**DATA IN THIS EXERCISE:**

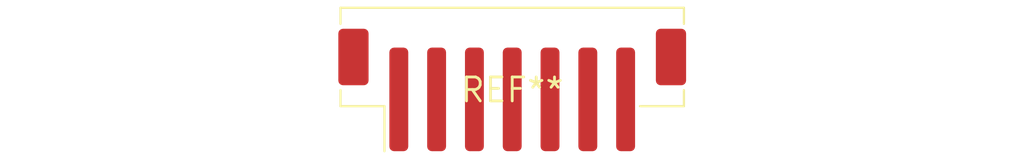
<source format=kicad_pcb>
(kicad_pcb (version 20240108) (generator pcbnew)

  (general
    (thickness 1.6)
  )

  (paper "A4")
  (layers
    (0 "F.Cu" signal)
    (31 "B.Cu" signal)
    (32 "B.Adhes" user "B.Adhesive")
    (33 "F.Adhes" user "F.Adhesive")
    (34 "B.Paste" user)
    (35 "F.Paste" user)
    (36 "B.SilkS" user "B.Silkscreen")
    (37 "F.SilkS" user "F.Silkscreen")
    (38 "B.Mask" user)
    (39 "F.Mask" user)
    (40 "Dwgs.User" user "User.Drawings")
    (41 "Cmts.User" user "User.Comments")
    (42 "Eco1.User" user "User.Eco1")
    (43 "Eco2.User" user "User.Eco2")
    (44 "Edge.Cuts" user)
    (45 "Margin" user)
    (46 "B.CrtYd" user "B.Courtyard")
    (47 "F.CrtYd" user "F.Courtyard")
    (48 "B.Fab" user)
    (49 "F.Fab" user)
    (50 "User.1" user)
    (51 "User.2" user)
    (52 "User.3" user)
    (53 "User.4" user)
    (54 "User.5" user)
    (55 "User.6" user)
    (56 "User.7" user)
    (57 "User.8" user)
    (58 "User.9" user)
  )

  (setup
    (pad_to_mask_clearance 0)
    (pcbplotparams
      (layerselection 0x00010fc_ffffffff)
      (plot_on_all_layers_selection 0x0000000_00000000)
      (disableapertmacros false)
      (usegerberextensions false)
      (usegerberattributes false)
      (usegerberadvancedattributes false)
      (creategerberjobfile false)
      (dashed_line_dash_ratio 12.000000)
      (dashed_line_gap_ratio 3.000000)
      (svgprecision 4)
      (plotframeref false)
      (viasonmask false)
      (mode 1)
      (useauxorigin false)
      (hpglpennumber 1)
      (hpglpenspeed 20)
      (hpglpendiameter 15.000000)
      (dxfpolygonmode false)
      (dxfimperialunits false)
      (dxfusepcbnewfont false)
      (psnegative false)
      (psa4output false)
      (plotreference false)
      (plotvalue false)
      (plotinvisibletext false)
      (sketchpadsonfab false)
      (subtractmaskfromsilk false)
      (outputformat 1)
      (mirror false)
      (drillshape 1)
      (scaleselection 1)
      (outputdirectory "")
    )
  )

  (net 0 "")

  (footprint "JST_PH_B7B-PH-SM4-TB_1x07-1MP_P2.00mm_Vertical" (layer "F.Cu") (at 0 0))

)

</source>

**PROBLEM DESCRIPTION:** Output the complete listing exactly as it appears, except for the images.

**FINAL ANSWER:**
<source format=kicad_pcb>
(kicad_pcb (version 20240108) (generator pcbnew)

  (general
    (thickness 1.6)
  )

  (paper "A4")
  (layers
    (0 "F.Cu" signal)
    (31 "B.Cu" signal)
    (32 "B.Adhes" user "B.Adhesive")
    (33 "F.Adhes" user "F.Adhesive")
    (34 "B.Paste" user)
    (35 "F.Paste" user)
    (36 "B.SilkS" user "B.Silkscreen")
    (37 "F.SilkS" user "F.Silkscreen")
    (38 "B.Mask" user)
    (39 "F.Mask" user)
    (40 "Dwgs.User" user "User.Drawings")
    (41 "Cmts.User" user "User.Comments")
    (42 "Eco1.User" user "User.Eco1")
    (43 "Eco2.User" user "User.Eco2")
    (44 "Edge.Cuts" user)
    (45 "Margin" user)
    (46 "B.CrtYd" user "B.Courtyard")
    (47 "F.CrtYd" user "F.Courtyard")
    (48 "B.Fab" user)
    (49 "F.Fab" user)
    (50 "User.1" user)
    (51 "User.2" user)
    (52 "User.3" user)
    (53 "User.4" user)
    (54 "User.5" user)
    (55 "User.6" user)
    (56 "User.7" user)
    (57 "User.8" user)
    (58 "User.9" user)
  )

  (setup
    (pad_to_mask_clearance 0)
    (pcbplotparams
      (layerselection 0x00010fc_ffffffff)
      (plot_on_all_layers_selection 0x0000000_00000000)
      (disableapertmacros false)
      (usegerberextensions false)
      (usegerberattributes false)
      (usegerberadvancedattributes false)
      (creategerberjobfile false)
      (dashed_line_dash_ratio 12.000000)
      (dashed_line_gap_ratio 3.000000)
      (svgprecision 4)
      (plotframeref false)
      (viasonmask false)
      (mode 1)
      (useauxorigin false)
      (hpglpennumber 1)
      (hpglpenspeed 20)
      (hpglpendiameter 15.000000)
      (dxfpolygonmode false)
      (dxfimperialunits false)
      (dxfusepcbnewfont false)
      (psnegative false)
      (psa4output false)
      (plotreference false)
      (plotvalue false)
      (plotinvisibletext false)
      (sketchpadsonfab false)
      (subtractmaskfromsilk false)
      (outputformat 1)
      (mirror false)
      (drillshape 1)
      (scaleselection 1)
      (outputdirectory "")
    )
  )

  (net 0 "")

  (footprint "JST_PH_B7B-PH-SM4-TB_1x07-1MP_P2.00mm_Vertical" (layer "F.Cu") (at 0 0))

)

</source>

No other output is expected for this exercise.